I have a feeling we’re not in Kansas anymore…

It’s now been 4 weeks since we left our comfortable life back home with a lovely coastal UK family home, great neighbours, brilliant local primary school and really good friends with a crazy (to most) plan to live, work, cook, eat, sleep, relax and homeschool in a 7m (22ft) long motorhome for 12 months or so.

I have tried to explain the reasons for this seemingly puzzling decision to many people multiple times since we went public with it several months ago but I think the best way I currently do so is by saying yes we were all comfortable and safe but we weren’t really living – only existing. Being self employed for over 13 years meant I am used to taking calculated risks having broke free of the shackles (and relative security) of being told when, where and how I can earn money as has my wife more recently. This meant taking this current next step wasn’t as large for us as it would be for others. However another HUGE role in us making this leap into the unknown as a family now is that we all REALLY disagree with the English SATs testing system and the teaching to the test that disrupts EVERYTHING that is good about English schools. With all 3 of our children heading into SATs focused years starting in September 2018 both myself and my wife couldn’t live with ourselves if we made them just more pawns in these pointless tests. See Let Kids Be Kids and MTAS for more on what’s currently going on in English schools if you are interested in such matters.

On a personal level, I also feel I wasn’t being true to my own core values living as we were, where I have spent most of the last 30 years of my life which as far as we all know we only get one shot at. As a result of all this deep thinking and soul searching I’m really trying to make the most of this rare opportunity we have engineered to show and maybe even instil some of these same core values in my own children via such an adventure. This might all sound a bit too hippie to you or even absurd etc but everyone is different and surely everyone can agree the World would be a very boring place if everyone was happy with the same things and ticked the same way?

With this in mind, I started typing the first draft of this blog post sat on the Quayside in the middle of Glasgow city centre being able to do so by today’s amazingly connected mobile phones. I mention this as we all only decided to come into the city via train about 2 hours ago when the rain next to Loch Lomond where we are staying in the motorhome looked like settling in for the day. In suburbia I don’t think many of our family of 5 were great at being as being as flexible with our plans for the day as we are now as a lot of the 28 or so days since we have been away we haven’t even known where we are going to sleep that night – frequently only finding somewhere to park up our entire life for the night when we have squeezed everything out of the day we can!

Please don’t think at this point I’m saying we don’t also have lazy days and boring days when we are having to wash yet more clothes, air the mattresses in the motorhome, sort out tyre pressures or empty the motorhome toilet etc but the best way I can describe things so far is that everything feels so much more natural and mindful for me. For example if the children have found others to play with that day or it’s a nice evening then there is no pressure for them to be tucked up in bed by 9pm as there is equally no pressure for them to be awake before their bodies tell them to be compared to having to be dressed and on their way to school at 8:30 each day.

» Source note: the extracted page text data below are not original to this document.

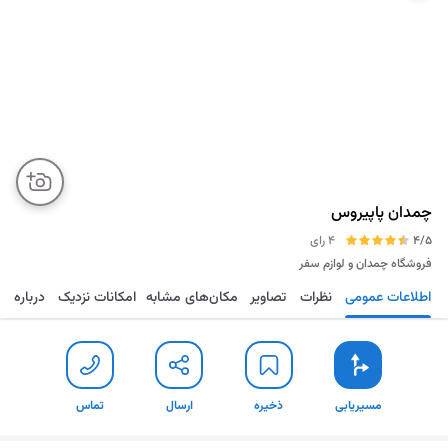
چمدان پاپیروس
4/5
4 رای
فروشگاه چمدان و لوازم سفر
اطلاعات عمومی
نظرات
تصاویر
مکان‌های مشابه
امکانات نزدیک
درباره
مسیریابی
ذخیره
ارسال
تماس
مسیریابی
ذخیره
ارسال
تماس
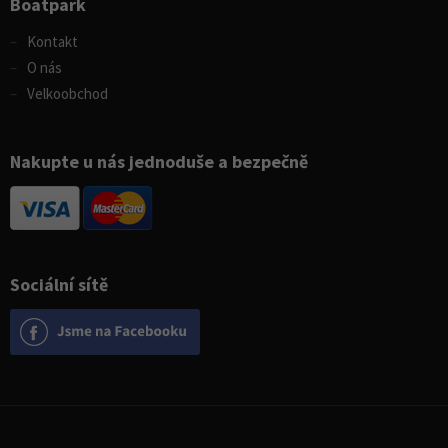
Boatpark
Kontakt
O nás
Velkoobchod
Nakupte u nás jednoduše a bezpečně
Sociální sítě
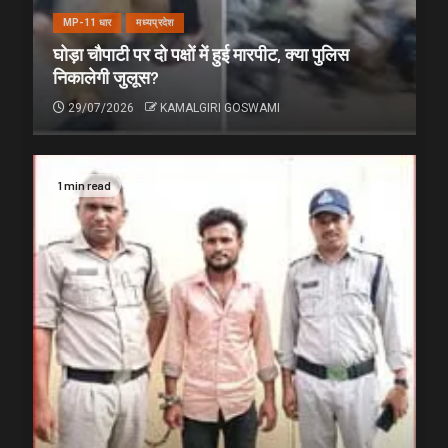
MP-11 धार
मध्यप्रदेश
घोड़ा चौपाटी पर दो पक्षों में हुई मारपीट, क्या पुलिस
निकालेगी जुलूस?
29/07/2026
KAMALGIRI GOSWAMI
1 min read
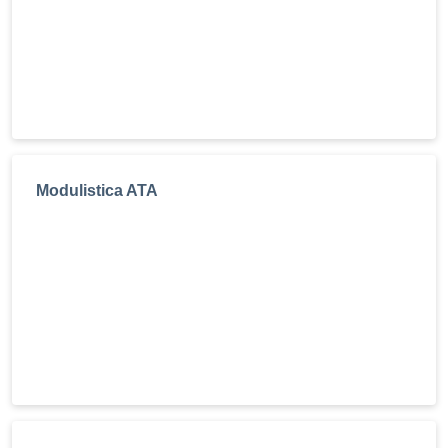
Modulistica ATA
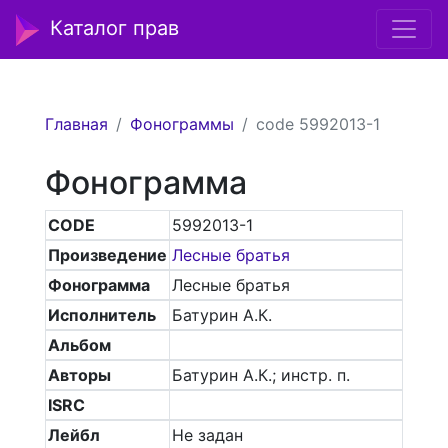
Каталог прав
Главная
Фонограммы
code 5992013-1
Фонограмма
CODE
5992013-1
Произведение
Лесные братья
Фонограмма
Лесные братья
Исполнитель
Батурин А.К.
Альбом
Авторы
Батурин А.К.; инстр. п.
ISRC
Лейбл
Не задан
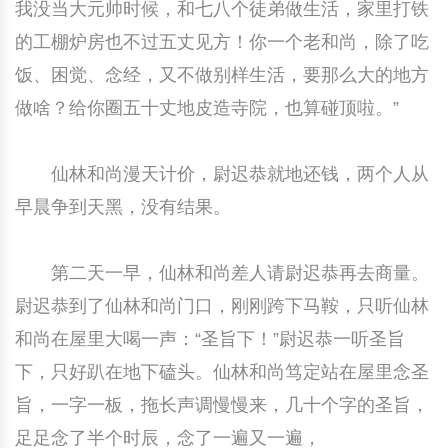
我没当大元帅时候，和七八个徒弟做生活，家里打铁
的工棚炉房也不过五丈见方！你一个老和尚，除了吃
饭、困觉、念经，又不做别样生活，要那么大的地方
做啥？给你圈五十丈地皮造寺院，也算碰顶啦。”
仙林和尚漫天计价，尉迟恭就地还钱，两个人从
早晨争到天黑，没有结果。
第二天一早，仙林和尚差人请尉迟恭再去商量。
尉迟恭到了仙林和尚门口，刚刚跨下马鞍，只听仙林
和尚在屋里大喝一声：“圣旨下！”尉迟恭一听圣旨
下，只好趴在地下磕头。仙林和尚笃定站在屋里念圣
旨，一字一板，拖长声调慢慢来，几十个字的圣旨，
足足念了半个时辰，念了一遍又一遍，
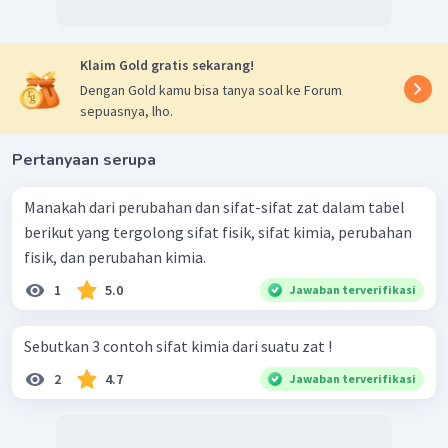
Klaim Gold gratis sekarang!
Dengan Gold kamu bisa tanya soal ke Forum
sepuasnya, lho.
Pertanyaan serupa
Manakah dari perubahan dan sifat-sifat zat dalam tabel
berikut yang tergolong sifat fisik, sifat kimia, perubahan
fisik, dan perubahan kimia.
1
5.0
Jawaban terverifikasi
Sebutkan 3 contoh sifat kimia dari suatu zat !
2
4.7
Jawaban terverifikasi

As I have talked about previously, we are homeschooling (roadschooling) our children when we are away and this is tending to start around 10:00 each day. Both myself and my wife have a rough plan of what we want to work on with each of them that day when we have them but again if one of them is suddenly into x, y and z we can try and incorporate those things into their learning that day. I have tried to list what resources we are finding useful for homeschooling here but would strongly suggest starting with www.khanacademy.org which is THE best resource we have found so far to cover all bases.

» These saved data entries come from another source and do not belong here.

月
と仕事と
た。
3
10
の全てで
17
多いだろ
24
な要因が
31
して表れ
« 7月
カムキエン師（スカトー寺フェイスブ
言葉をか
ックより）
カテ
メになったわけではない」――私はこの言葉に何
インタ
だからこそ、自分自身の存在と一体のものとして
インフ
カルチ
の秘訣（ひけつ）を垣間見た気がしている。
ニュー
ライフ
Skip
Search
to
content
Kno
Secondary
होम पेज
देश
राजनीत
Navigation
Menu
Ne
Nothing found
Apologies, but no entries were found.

This flexible attitude is really something we are consciously trying to carry through to all aspects of our life and has already rewarded us with an unplanned trip around the Isle of Skye which we didn’t think we would have time for this time. This impromptu trip come about after we all felt we had exhausted what our camp site base on Loch Ness could offer us so we left 2 nights early losing some pre paid camping nights but found 2 nights wild camping for free on Skye instead.

I never had any grand plans for any sort of personal ‘transformation’ before setting out on this trip but I was adamant from day one that I didn’t want to plan the fun out of things by pre booking too many things or nights ahead as one of the key the points of this journey for me was to embrace those unexpected things that happen along the way. By letting ‘The Universe’, fate, Karma or whatever your personal persuasion is guide us as a family thus far I think each of us can already be confident we have learnt something from everything we have encountered and experienced each day on this trip.

Sat writing this now on day 28, all I want for the next 337 days or so of our adventures is that when we all put our heads on our pillows each night we can sleep safe in the knowledge we have lived and not simply existed that day. I’m fully aware it might not be till the children are much older that they can fully appreciate their own development during this time but hopefully they will all look back fondly at what an incredible crazy journey their mum and dad took them on.